GOAL OF THE EXERCISE
Say how many lines in the entries contain "size", giving only the number.

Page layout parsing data
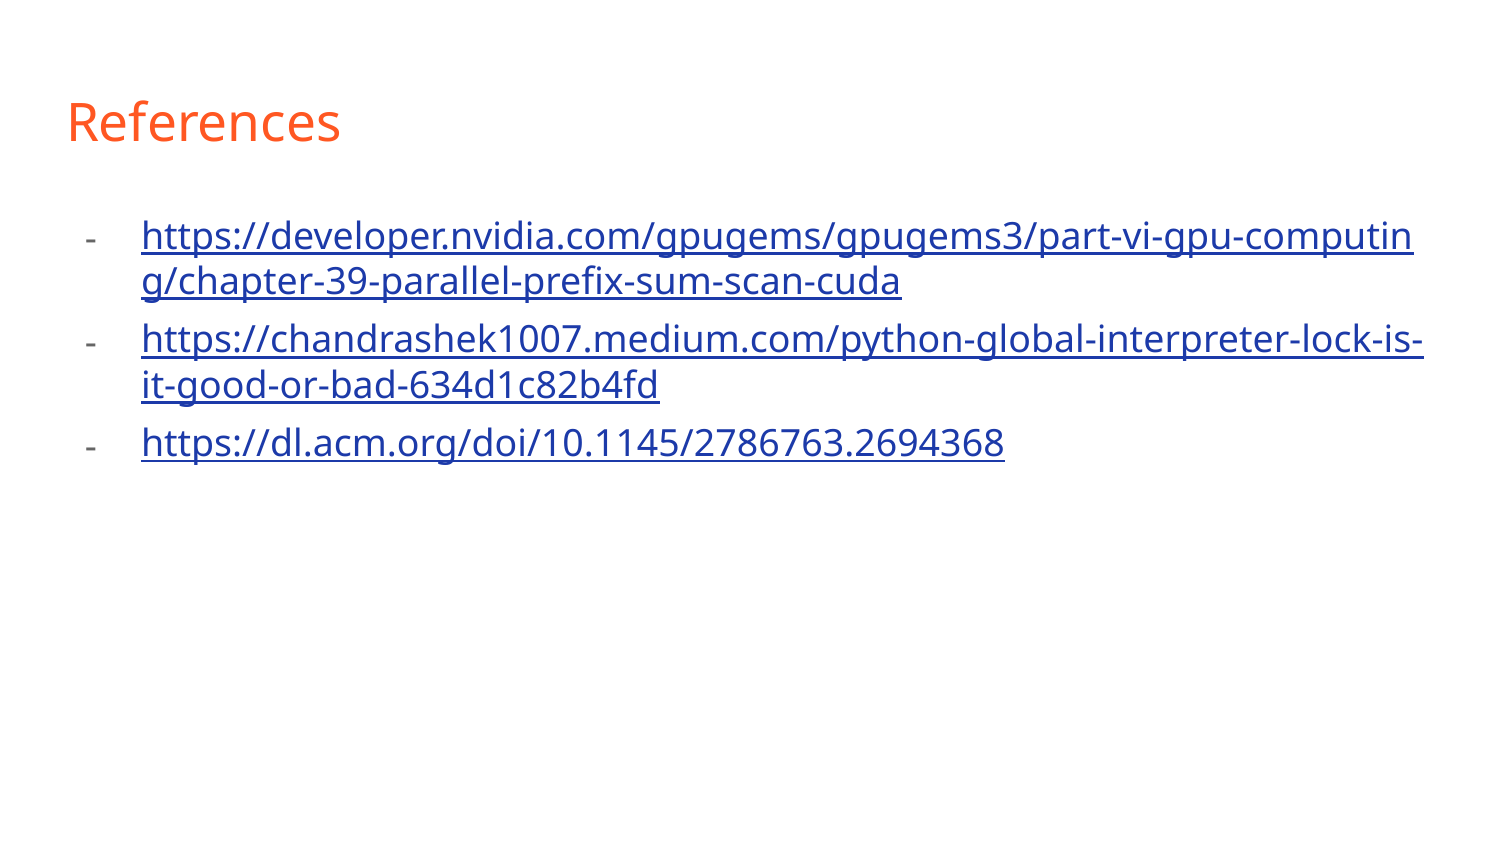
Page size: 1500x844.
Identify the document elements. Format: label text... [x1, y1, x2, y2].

title References [51, 72, 1449, 167]
list https://developer.nvidia.com/gpugems/gpugems3/part-vi-gpu-computing/chapter-39-parallel-prefix-sum-scan-cuda https://chandrashek1007.medium.com/python-global-interpreter-lock-is-it-good-or-bad-634d1c82b4fd https://dl.acm.org/doi/10.1145/2786763.2694368 [51, 189, 1449, 750]
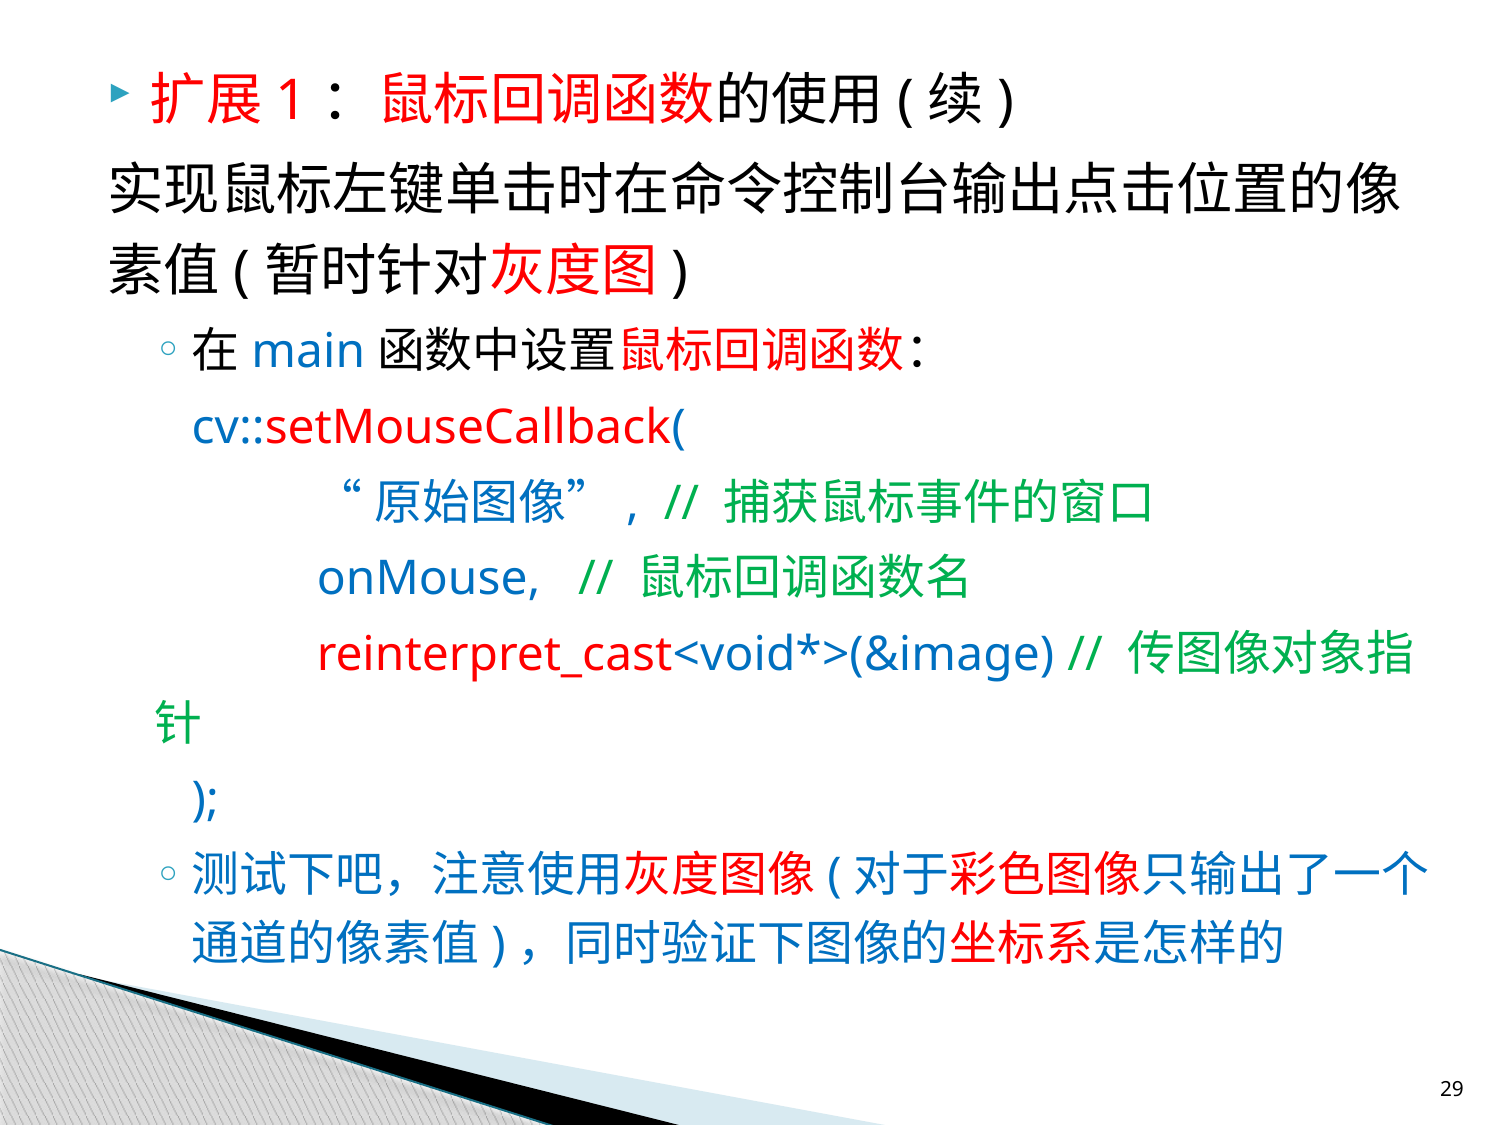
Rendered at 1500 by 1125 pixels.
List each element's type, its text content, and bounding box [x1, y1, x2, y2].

list 扩展1：鼠标回调函数的使用(续) 实现鼠标左键单击时在命令控制台输出点击位置的像素值(暂时针对灰度图) 在main函数中设置鼠标回调函数： cv::setMouseCallback( “原始图像”, // 捕获鼠标事件的窗口 onMouse, // 鼠标回调函数名 reinterpret_cast<void*>(&image) // 传图像对象指针 ); 测试下吧，注意使用灰度图像(对于彩色图像只输出了一个通道的像素值)，同时验证下图像的坐标系是怎样的 [75, 42, 1471, 1118]
slide_number 29 [1418, 1051, 1479, 1112]
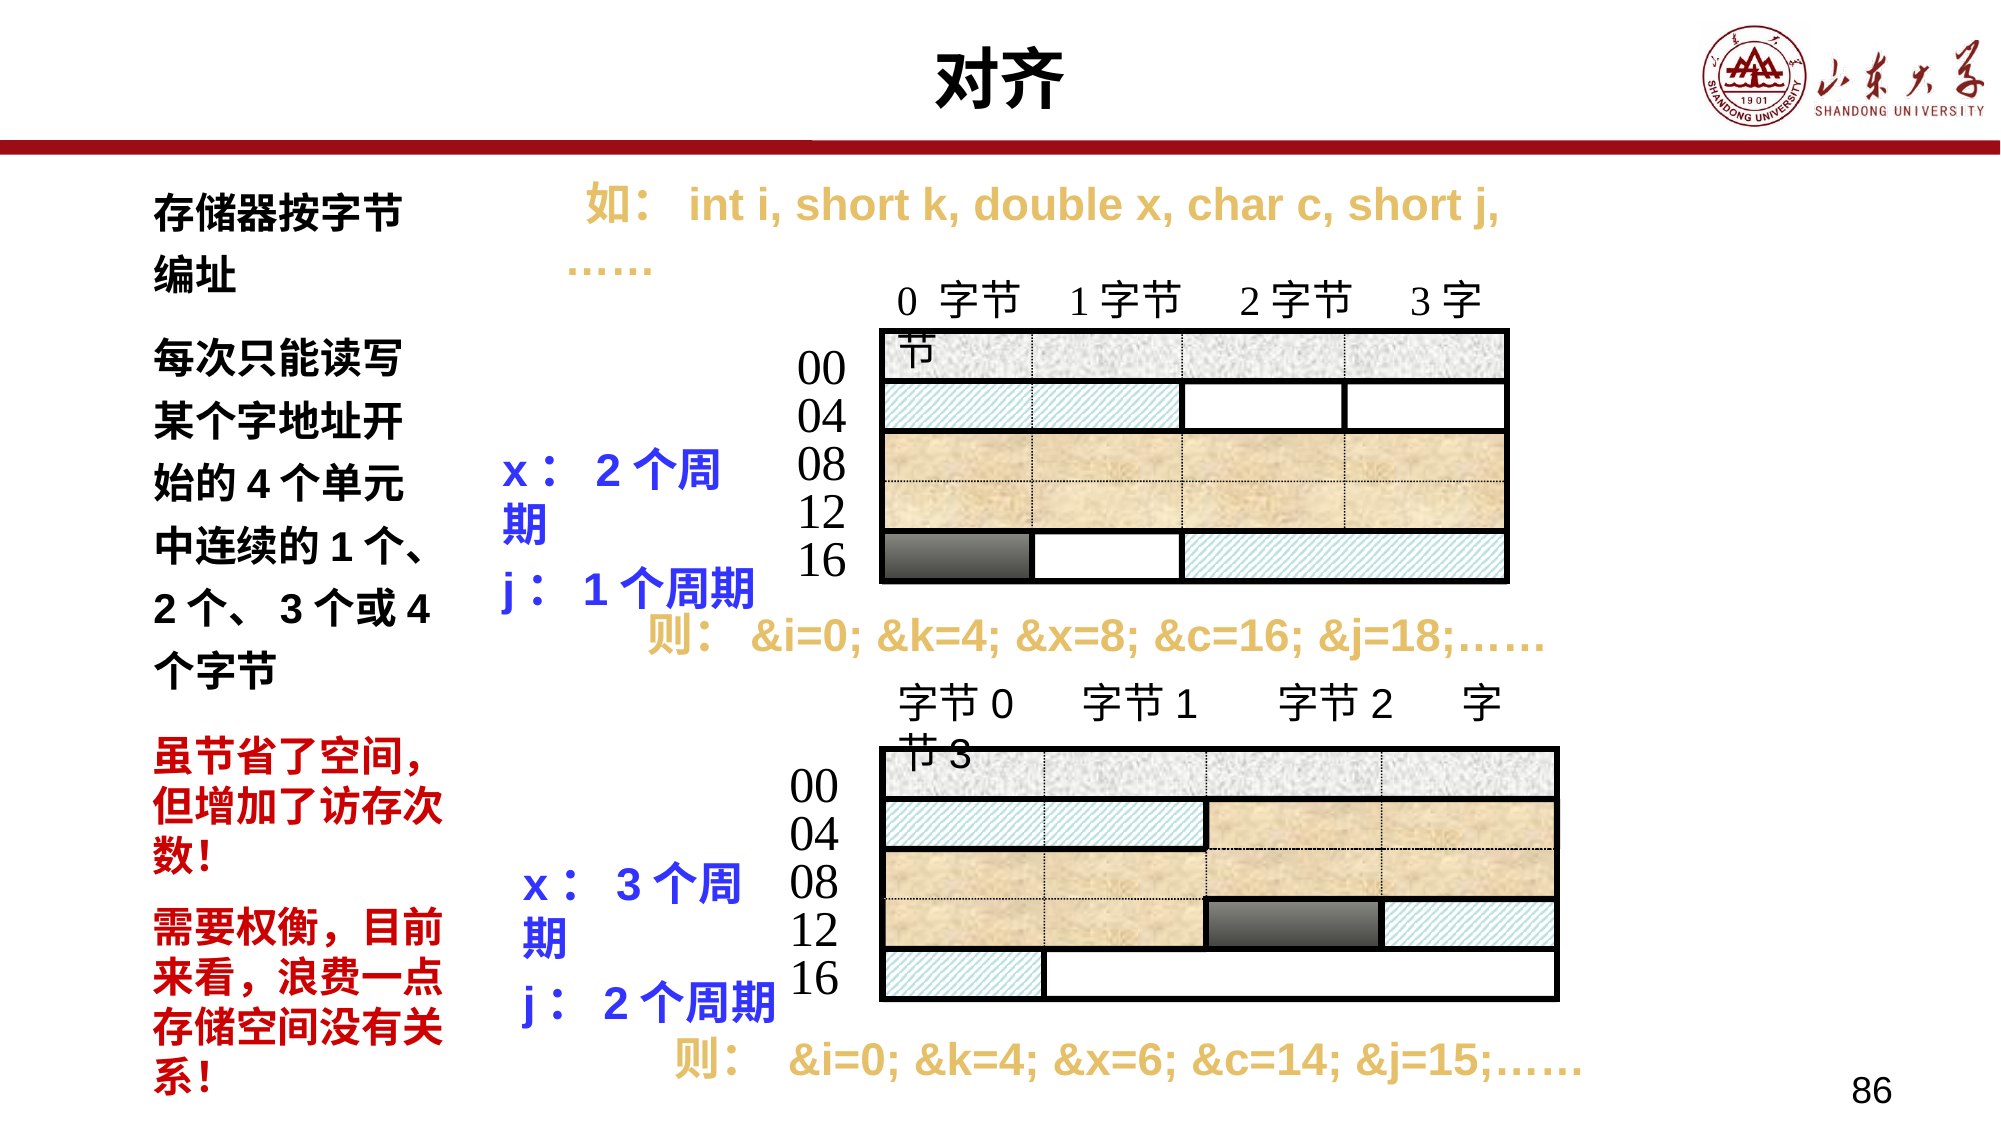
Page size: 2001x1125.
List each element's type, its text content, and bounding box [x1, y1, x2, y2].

title 对齐 [0, 39, 2000, 152]
slide_number 86 [1836, 1058, 2000, 1125]
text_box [782, 266, 1508, 594]
text_box x：2个周期 j：1个周期 [491, 436, 771, 620]
text_box 如：int i, short k, double x, char c, short j,…… [553, 170, 1598, 289]
text_box 虽节省了空间，但增加了访存次数！ 需要权衡，目前来看，浪费一点存储空间没有关系！ [142, 725, 461, 1105]
picture [1698, 21, 1810, 39]
text_box 则：&i=0; &k=4; &x=8; &c=16; &j=18;…… [615, 601, 1576, 665]
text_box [774, 669, 1558, 1012]
text_box 则： &i=0; &k=4; &x=6; &c=14; &j=15;…… [642, 1025, 1609, 1089]
text_box x：3个周期 j：2个周期 [512, 850, 792, 1033]
text_box 存储器按字节编址 每次只能读写某个字地址开始的4个单元中连续的1个、2个、3个或4个字节 [138, 166, 455, 703]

RESULT BELOW
2